Payments to Relatives

One of the most common mistakes debtors make prior to filing bankruptcy is paying off a debt to a relative. Chris (debtor) receives a bigger than expected tax refund and decides to pay back his mother the $2,000.00 she lent him. Bad move. Here is why: In Missouri, any payments made to relatives within one year of filing bankruptcy are considered "insider" preference payments. The bankruptcy trustee has the right to take back from mom the money you already paid her and divide it evenly between everyone you owe. This could be both embarassing and stressful.


Protecting Your Bank Accounts

If you have a credit card with the same bank where you hold a checking or savings account, you may want to switch banks if you anticipate not being able to make your payments for the foreseeable future. Many banks have terms written into their contracts which allow them to seize money from your checking or savings account if you are behind on your credit card payments.
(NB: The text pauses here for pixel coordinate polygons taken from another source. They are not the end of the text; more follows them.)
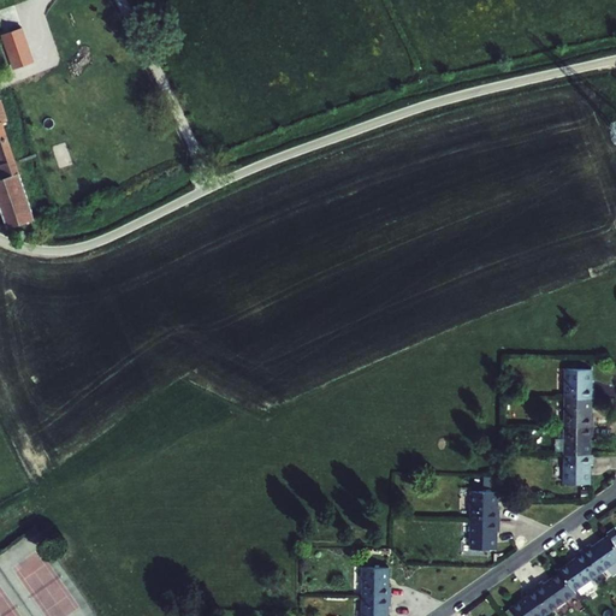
[(23,28),(1,36),(13,70),(35,63),(23,28)]
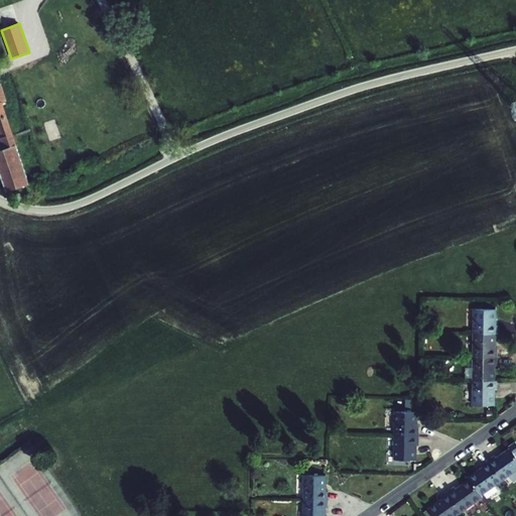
[(3,104),(7,102),(1,84),(0,84),(0,132),(2,138),(0,138),(0,140),(3,150),(17,146),(3,104)]
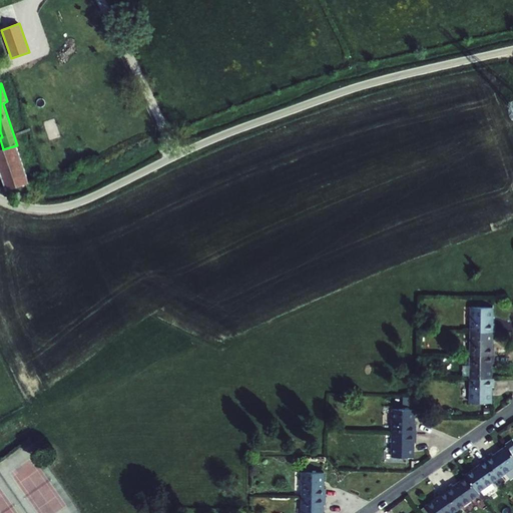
[(30,183),(17,145),(3,149),(0,150),(0,171),(7,192),(30,183)]
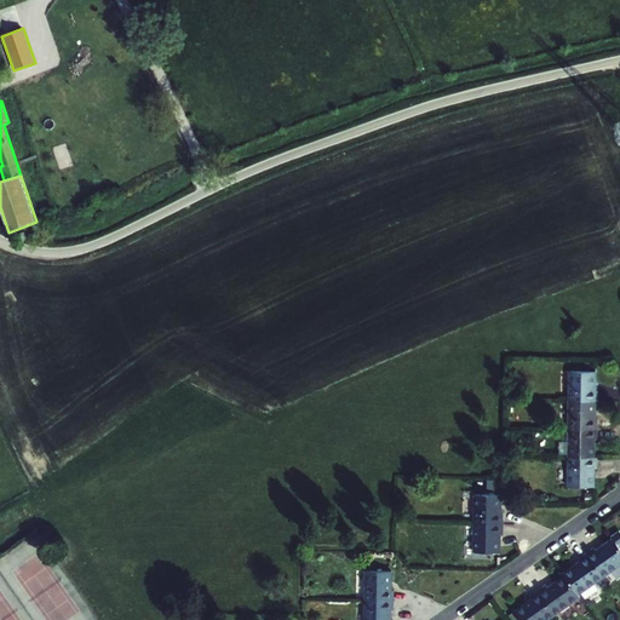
[(569,371),(569,400),(596,400),(598,400),(598,391),(596,391),(596,372),(569,371)]
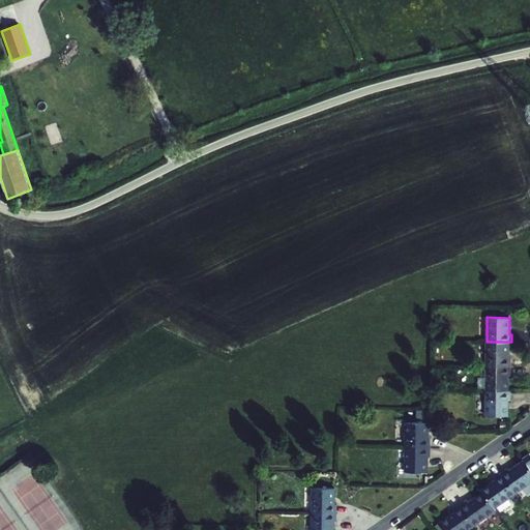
[(509,358),(509,342),(487,342),(487,366),(511,366),(510,358),(509,358)]
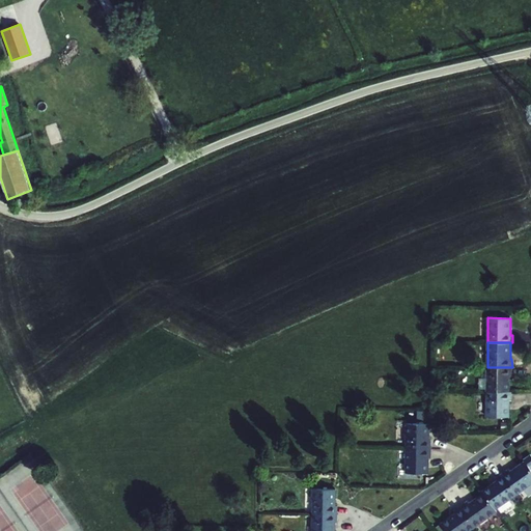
[(512,367),(487,367),(486,391),(509,391),(509,375),(511,375),(512,367)]
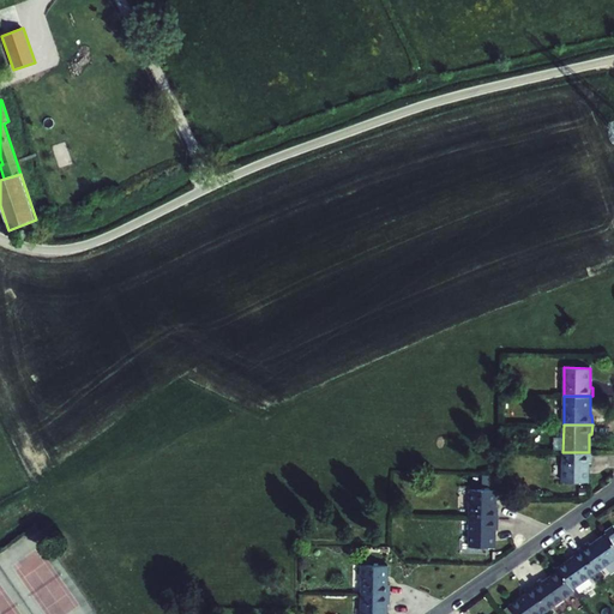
[(589,452),(563,452),(563,481),(589,481),(589,462),(591,462),(591,453),(589,452)]
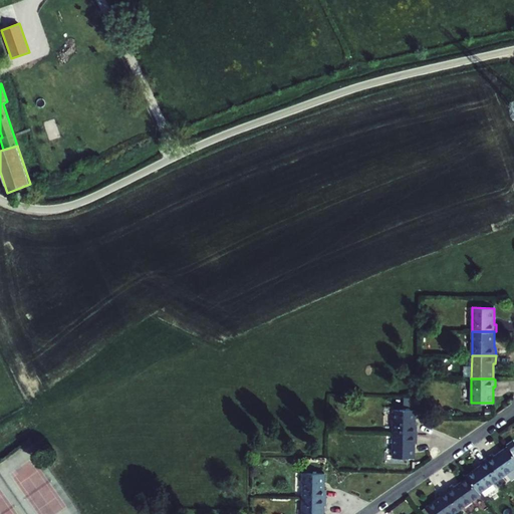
[(416,410),(394,410),(394,434),(417,434),(418,426),(415,426),(416,410)]
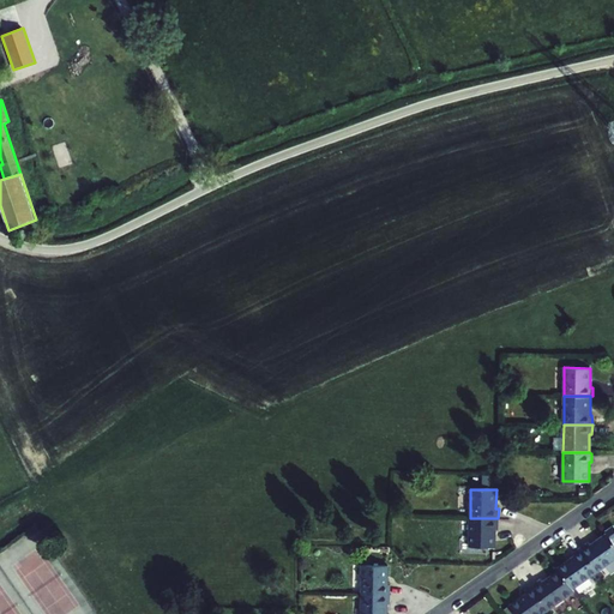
[(495,547),(495,528),(498,528),(498,518),(470,518),(470,547),(495,547)]
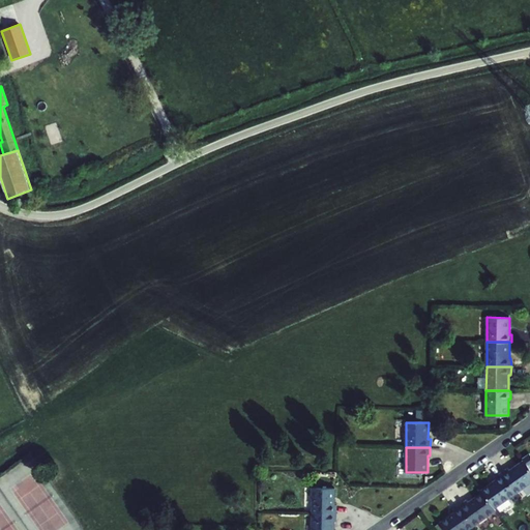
[(529,467),(525,460),(510,471),(508,468),(501,473),(517,494),(529,483),(529,467)]
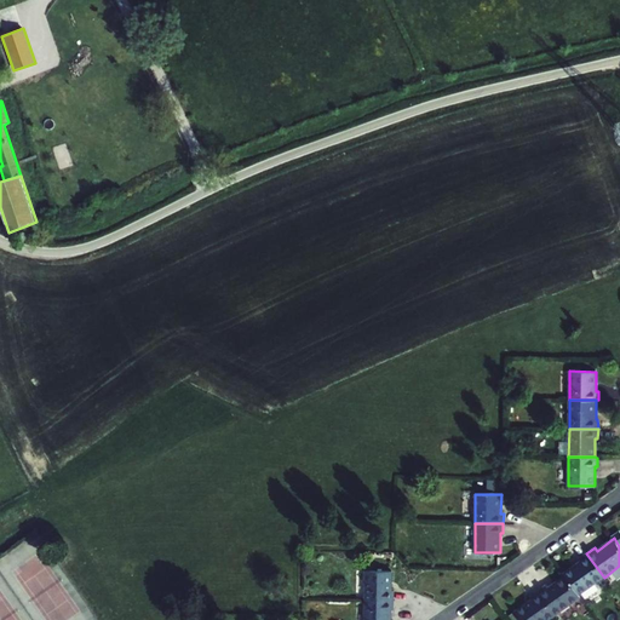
[(604,578),(586,554),(579,558),(581,562),(563,574),(566,577),(579,596),(604,578)]
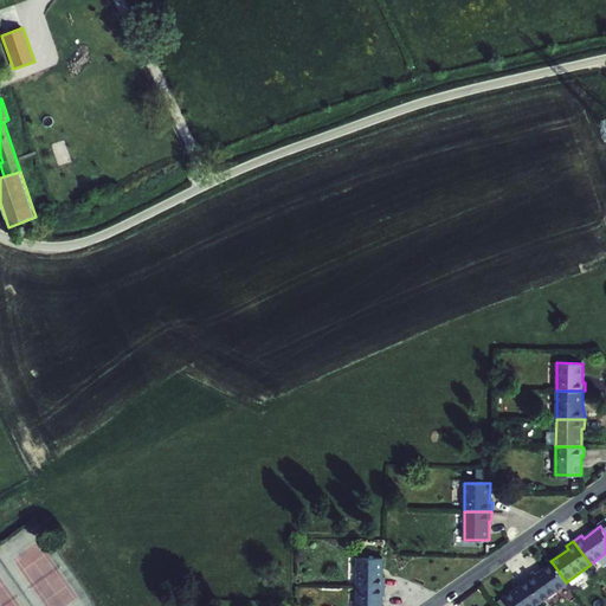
[(358,558),(358,586),(385,586),(386,577),(384,577),(384,558),(358,558)]
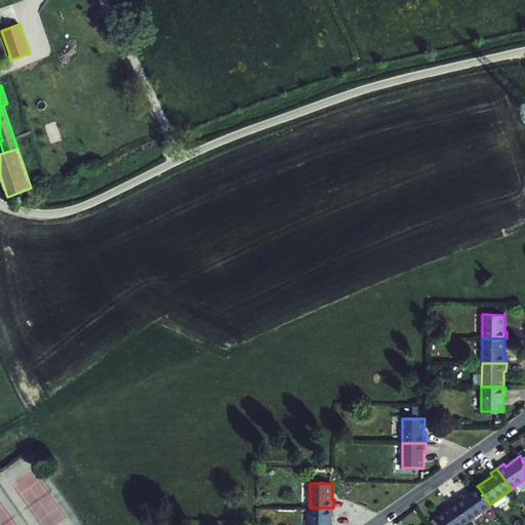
[(491,507),(490,505),(479,488),(465,498),(463,495),(456,500),(470,521),(491,507)]
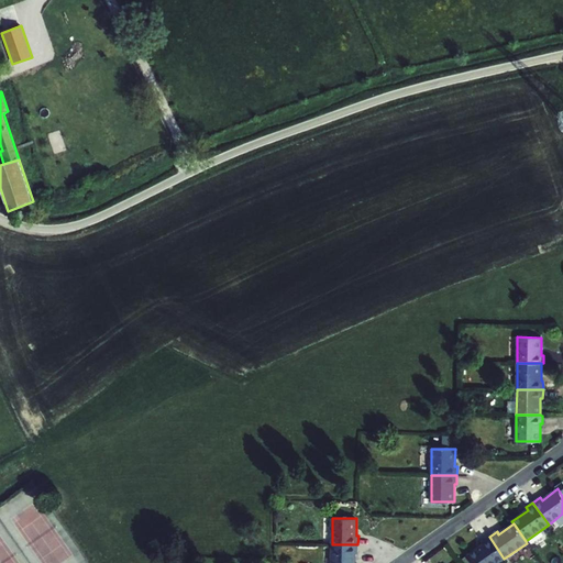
[(473,562),(497,562),(504,559),(489,537),(482,542),(484,544),(468,555),(473,562)]
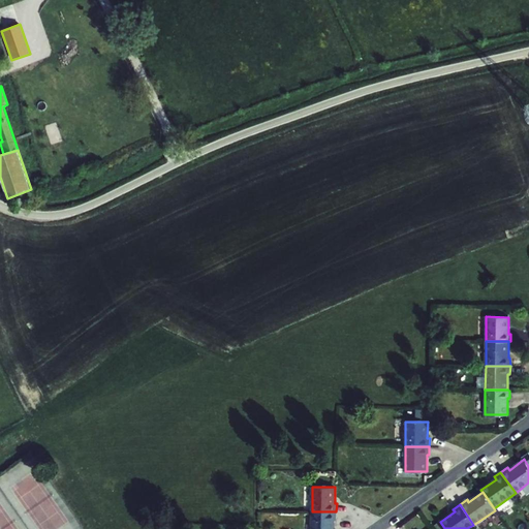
[(336,511),(312,511),(311,528),(334,528),(335,520),(336,520),(336,511)]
If you lose your job and are forced to default on a credit card, switch your checking and savings accounts over to a bank where you do not owe money.


Have a Reliable Car

Your credit will take a hit after bankruptcy and it could be several years before you can get a loan at a reasonable interest rate. If at all possible, make sure you have a reliable car going into bankruptcy. You will want your car to be exempt (be something you can keep in-spite of the bankruptcy) and I recommend consulting with an experienced attorney well before you need to file in order to get the most out of your bankruptcy.


Don't Wait Until Your Wages Have Already Been Garnished

If you are contemplating bankruptcy, don't wait until after your wages have been garnished to speak with an attorney. Judgments can be stopped prior to garnishment, and there is no need to lose money to your creditors by putting together your bankruptcy after you are already losing one quarter of your paycheck every month.


Don't Pick the Cheapest Attorney in Town

Don't pick the cheapest attorney in town. You don't need to pick the most expensive either. There is probably a reason that an unusually cheap attorney is so cheap. Sure, you are filing bankruptcy and you have no money, but dismissing your debts is serious business. In law as well as in life, you usually get what you pay for. If mistakes are made in filing your bankruptcy, you could end up owing debts that you thought you had dismissed in the bankruptcy. It is much cheaper and much easier to do things right the first time. Many experienced attorneys offer payment plans and some will offer you reduced rates if you truly have no means to pay. Get help, and get help early, but get expert help!